Random Acts of Color
Contemporary Abstract Mixed Media
C. Dianne Zweig
Inspired by 1950's colors, shapes, and designs, “Random Acts of Color" features C. Dianne Zweig's Contemporary Mixed Media abstracts which are anything but "random" as Dianne playfully re-works Mid-Century style for today's collector. You will find almost 50 works of art on display assembled in Dianne's first Solo Show. This playful collection showcases Dianne's bold use of color and Mark making.
Opening Reception with the artist:
Sunday, December 11, 2016
December 4, 2016 – January 15, 2017
For more information visit: JCC 860-231-4571
WINTER CLASSES 2016
MAKING YOUR MARK IN CONTEMPORARY ABSTRACT ART AT THE WEST HARTFORD ART LEAGUE
C. Dianne Zweig West Hartford Art League 6 Weeks Level: Beginner to Advanced Abstract artists who would like to add more spontaneity to their artwork will explore a variety of mark making approaches to help reinvigorate and “morph” their contemporary styles into more interesting and finished works of art. Emphasis will be on the language of line and spontaneity, chaos and control, figuration to abstraction, action versus quiet, color, shape using both traditional and unconventional art products, materials and tools. Assignments will integrate the use of wet and dry media, pen and ink products, painting and collage. Emphasis will be on resolving artistic dilemmas in creative ways which incorporate innovation as well as group critiques. All levels of students welcomed. A materials list is available at: http://www.cdiannezweig.com/workshops/ C. Dianne Zweig is a Contemporary Mixed Media abstract artist whose artwork is influenced by the organic shapes and abstract designs of 1950s textiles. She is a member of Connecticut Women Artists and a founding member of Mixus, a group of women artists who work in Mixed media. Dianne is also enjoys teaching art classes and workshops to all ages.

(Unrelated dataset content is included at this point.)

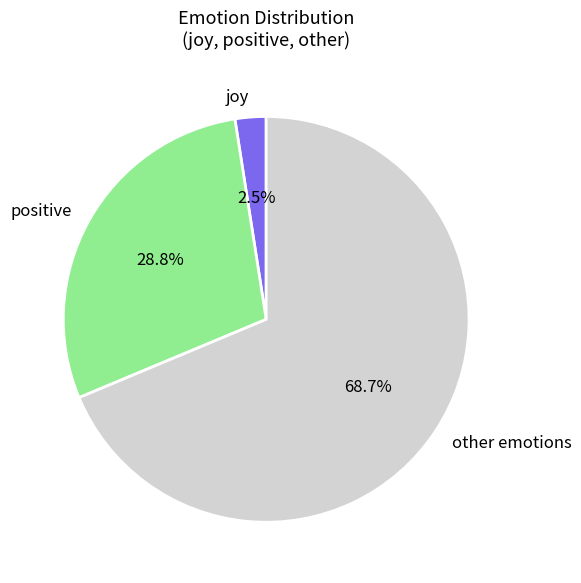

To the nearest percent, what is the average slice percentage?

33%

DZ312|Wednesday, January 11th – February 15th|1:00 – 4:00 Clubhouse Classroom Fee: Member $138.00 Non-member $163.00
To register visit the West Hartford Art League
As an artist I have very little patience, but I have learned over the years to work with that quirky trait. If I absolutely had to sit and render a very carefully executed vase of flowers sitting on a table, I'm betting over time and practice (and some skill building) , I could truly pull that off. But I'm thinking that I would frankly be worn out and not energized while TRYING to create a painting of flowers. In contrast to drawing or painting realistically, when I slop around in my studio experimenting with colors, products and applications in all the "wrong" ways I'm "unglued" but satisfied. I really do like the idea of accidentally falling into a project with little preconceived notions and few expectations (ha ha). I really have to get back to stop trying so hard, that's when my best work appears!

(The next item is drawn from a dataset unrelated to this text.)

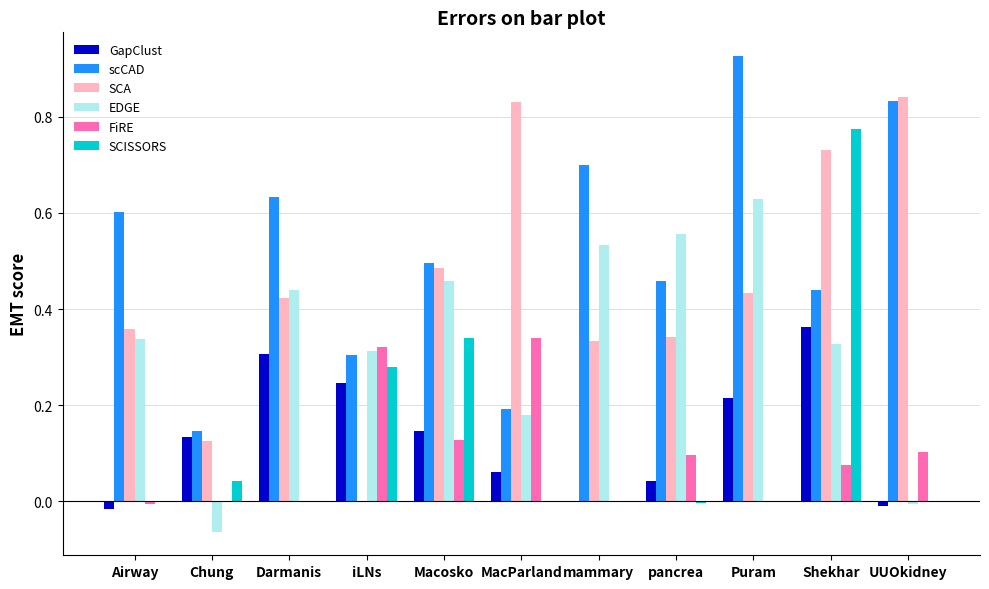

At which category is the sum across all series the highest?

Shekhar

Mixed Media artists are always using their tools in quirky ways. While the average painter holds their brush upright choosing to paint with the bristles of the brush, others have learned to get very interesting applications by using their brush handle as a roller or brayer, spreading the paint across the paper in accidental and blotting types of layering. Thank you to Peter Ganick for demonstrating this lovely technique during an exercise on Visual poetry.
Just in time for Halloween, some thoughts on our fear of the other, the people in the shadows, or merely those that don't look like us.It's tempting to rile yourself up about the 'other'. But that's not the real challenge. The challenge is inside. It's the self-sabotage. The projects not shipped, the hugs not given, the art not made. The real boogeyman isn't the other. The one we're afraid of is with us all the time. http://sethgodin.typepad.com/seths_blog/2016/10/fear-of-outsiders.html
A great way to learn about cool design when making abstract art is to take a look at Jazz album covers from the 1950s for examples of hip style, design, color and composition. Many people get STUCK in making the same shapes and sometimes even make the same size shapes over and over. That is not art, it is wallpaper. And I should know, because I have been a member of that club for years. So I began going online and looking at lots and lots of album covers form the 1940s-1950s. This album cover shown, was designed by Burt Goldblatt for American jazz tenor saxophonist Don Byas. In particular I am interested in Goldblatt's use of the very large pink/white boomerang shape (a very common 1950s) element and it's relationship to the green background. Take a good look at this album and notice how line, shape, color, value relate to each other. You can indeed learn so much by exploring old jazz albums for inspiration for your own artwork.
Do you know how excited I was to "inherit" this plastic covered cardboard support I used for painting laundry dryer clothes (the things you use for softening clothes in the dryer) ? I didn't exactly "inherit" the thing, it was given to me when my friend Lynn Gall downsized her art studio as she left for a very long stay Abroad. So when you want to add texture to a Mixed media collage you paint these fabric softener sheets, let them dry and incorporate them in your pieces! Thanks Lynn for teaching me about this technique, it's one way to get me to do laundry! Visit Lynn at http://www.lynngall.com/
UPCOMING SPRING CLASSES
Contemporary Mixed Media-Collage at Dick Blick Plainville CT. MAY 2016
Let Loose With Collage & Mixed Media: Leave your inner critic home and join others in the art of creating Mixed Media artwork and collages using painted papers, print making techniques, textures, mark making, dry and wet media. Emphasis on helping students “loosen up” and work more spontaneously with a variety of art materials and products. All levels of students welcomed. Day/Time: 4 sessions on Wednesdays 1:00 - 3:00, May 4,11,18, 25. Fee $120.00.
The beauty of Mixed Media collage is that you can use every thing and the kitchen sink in the process of making art. While I have my favorite products, you are welcome to bring to class what you already have and to build materials and supplies as you discover new ideas. My favorite essential materials are Canson Drawing paper ()or similar) in a gummed pad (any size works); Acrylic paint; brushes of different sizes; Sharpie Markers; Crayons; oil pastels. Other materials to collect and bring include products that can make textures such as mesh bags from onions, bubble wrap, corrugated brown packing paper that have different kinds of ridges, wallpaper that has raised texture, combs, inserts from candy boxes that have patterns and interesting surfaces etc. BTW, I also smear paint with old glossy post cards or card board that i fold to size. We will discuss adhesives in the first class. http://www.cdiannezweig.com/workshops/
When I paint papers to use in Mixed Media collage, I use many tools and gadgets to create interesting textures and surfaces for my painted papers. A fun way to work is to apply paint with a painters putty knife of a palette knife. I have a very durable painter's knife that I picked up at a tag sale which has become one of my favorite tools. It is much stronger than some of the products out today, Try experimenting with applying one color at a time to your papers or see what happens when the putty knife picks up several colors in the process. After the painted papers dry, I am ready to tear them up and use in my next abstract collage.